Comme quoi le spirituel et le temporel peuvent faire bon ménage !

Moqtada Al-Sadr, malgré son jeune âge, n’a pas officiellement les titres dont il se réclame. Il n’a même pas le grade de hodjatoleslam (1) et encore moins celui d’ayatollah qui lui permettrait d’interpréter les textes sacrés et pourrait lui conférer une autorité spirituelle.

Mais il est le fils d’un ayatollah respecté au sein de la communauté chiite, Mohamed Sadeq al-Sadr, assassiné en 1999 par Saddam Hussein. Il utilise surtout le prestige de son grand-oncle, le grand ayatollah Mohamed Baqer al-Sadr, l’équivalent pour l’Irak de ce que fut Khomeiny pour l’Iran.

Dès la chute du régime de Saddam Hussein, le jeune fils à papa a installé son pouvoir dans l’immense banlieue chiite de Bagdad renommé Sadr-City. Ces partisans ont pris le contrôle des hôpitaux et des mosquées de ce quartier déshérité.

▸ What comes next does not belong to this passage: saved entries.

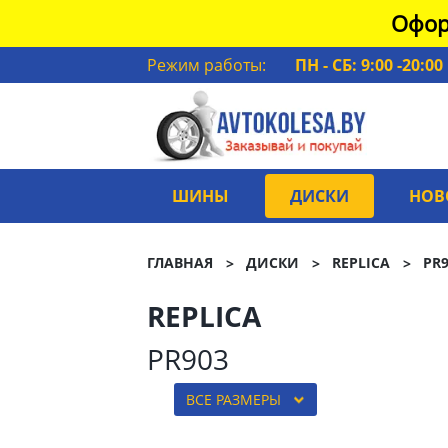
Офор
Режим работы:
ПН - СБ: 9:00 -20:00
ШИНЫ
ДИСКИ
НОВ
ГЛАВНАЯ
ДИСКИ
REPLICA
PR
REPLICA
PR903
ВСЕ РАЗМЕРЫ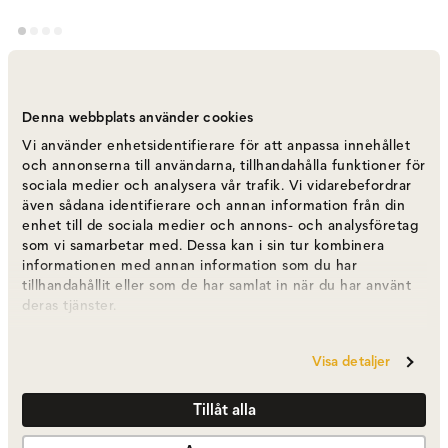
Shard Cluster Table | Black
Varumärke
:
Ferm Living
Denna webbplats använder cookies
Vi använder enhetsidentifierare för att anpassa innehållet
Välj färg
Black
och annonserna till användarna, tillhandahålla funktioner för
sociala medier och analysera vår trafik. Vi vidarebefordrar
även sådana identifierare och annan information från din
Black
8 589 kr
enhet till de sociala medier och annons- och analysföretag
som vi samarbetar med. Dessa kan i sin tur kombinera
informationen med annan information som du har
tillhandahållit eller som de har samlat in när du har använt
Cashmere
deras tjänster.
8 589 kr
Visa detaljer
8 589 kr
Tillåt alla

Tribunaux, centres sociaux, soupes populaires, tribunaux islamiques, Moqtada Al Sadr s’est constitué un petit empire, à l’image de Nasrallah au Liban, dont il partage l’idéologie.

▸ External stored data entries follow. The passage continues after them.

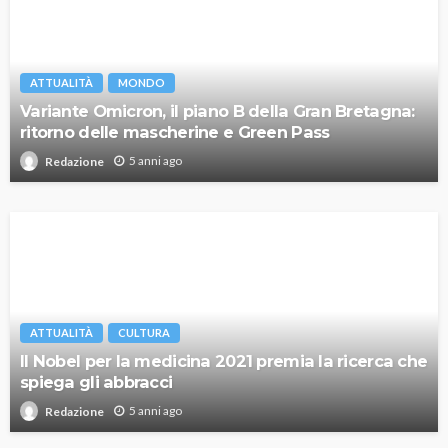
ATTUALITÀ
MONDO
Variante Omicron, il piano B della Gran Bretagna:
ritorno delle mascherine e Green Pass
5 anni ago
Redazione
ATTUALITÀ
CULTURA
Il Nobel per la medicina 2021 premia la ricerca che
spiega gli abbracci
5 anni ago
Redazione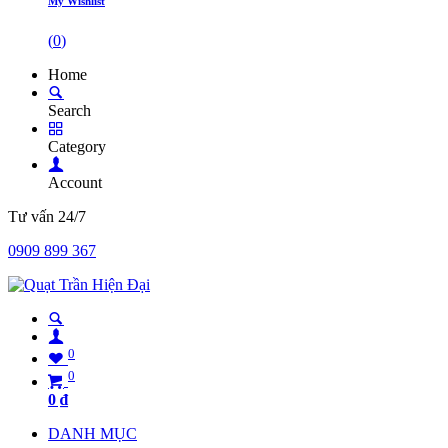
My Wishlist
(
0
)
Home
Search
Category
Account
Tư vấn 24/7
0909 899 367
0
0
0
₫
DANH MỤC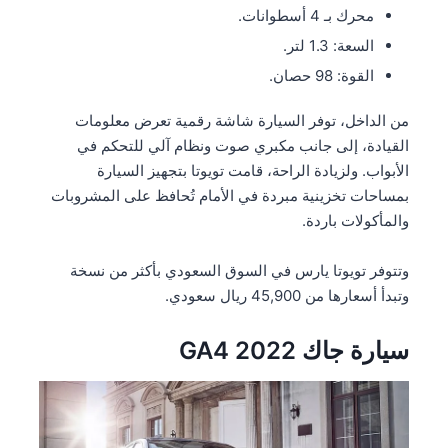
محرك بـ 4 أسطوانات.
السعة: 1.3 لتر.
القوة: 98 حصان.
من الداخل، توفر السيارة شاشة رقمية تعرض معلومات
القيادة، إلى جانب مكبري صوت ونظام آلي للتحكم في
الأبواب. ولزيادة الراحة، قامت تويوتا بتجهيز السيارة
بمساحات تخزينية مبردة في الأمام تُحافظ على المشروبات
والمأكولات باردة.
وتتوفر تويوتا يارس في السوق السعودي بأكثر من نسخة
وتبدأ أسعارها من 45,900 ريال سعودي.
سيارة جاك GA4 2022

Moqtada Al Sadr n'hésitera pas à envoyer des candidats au suicide, surtout les femmes, dans les foules et sur les soldats de la coalition. Il ne répugnera pas non plus à provoquer des bains de sang parmi ses fidèles.

Il n'est pas certain que l'opinion publique internationale soit prête à supporter cela. Quant aux grincheux, ils ne manqueront pas d'affirmer "Nous vous l'avions bien dit !".

La véritable explosion ne viendra pas du Proche-Orient, comme le profèrent à tous les coins de rues les hommes politiques français et européens, Védrine en tête, mais d’une déflagration entre ces deux courants irréconciliables de l’Islam.

Si Moqtada, qui n'a peut-être pas encore les moyens de ses ambitions, n'en est pas le déclencheur, il en viendra un autre. Les vocations d'homme providentiel dans ce domaine ne manquent pas.

Le danger pour le monde est un peu plus à l’est qu’Israël, n’en déplaise à ceux qui ne cessent de voir dans le conflit israélo-arabe l’enjeu majeur de ces prochaines années.

Mais, quand on a décidé de ne rien comprendre, de se soumettre à une idéologie aussi stupide que mortifère, il est difficile d’en changer… surtout en si peu de temps.

Pierre Lefebvre © Primo, 19 avril 2008

1- titre porté par les théologiens et les docteurs en droit dans l'Islam chiite.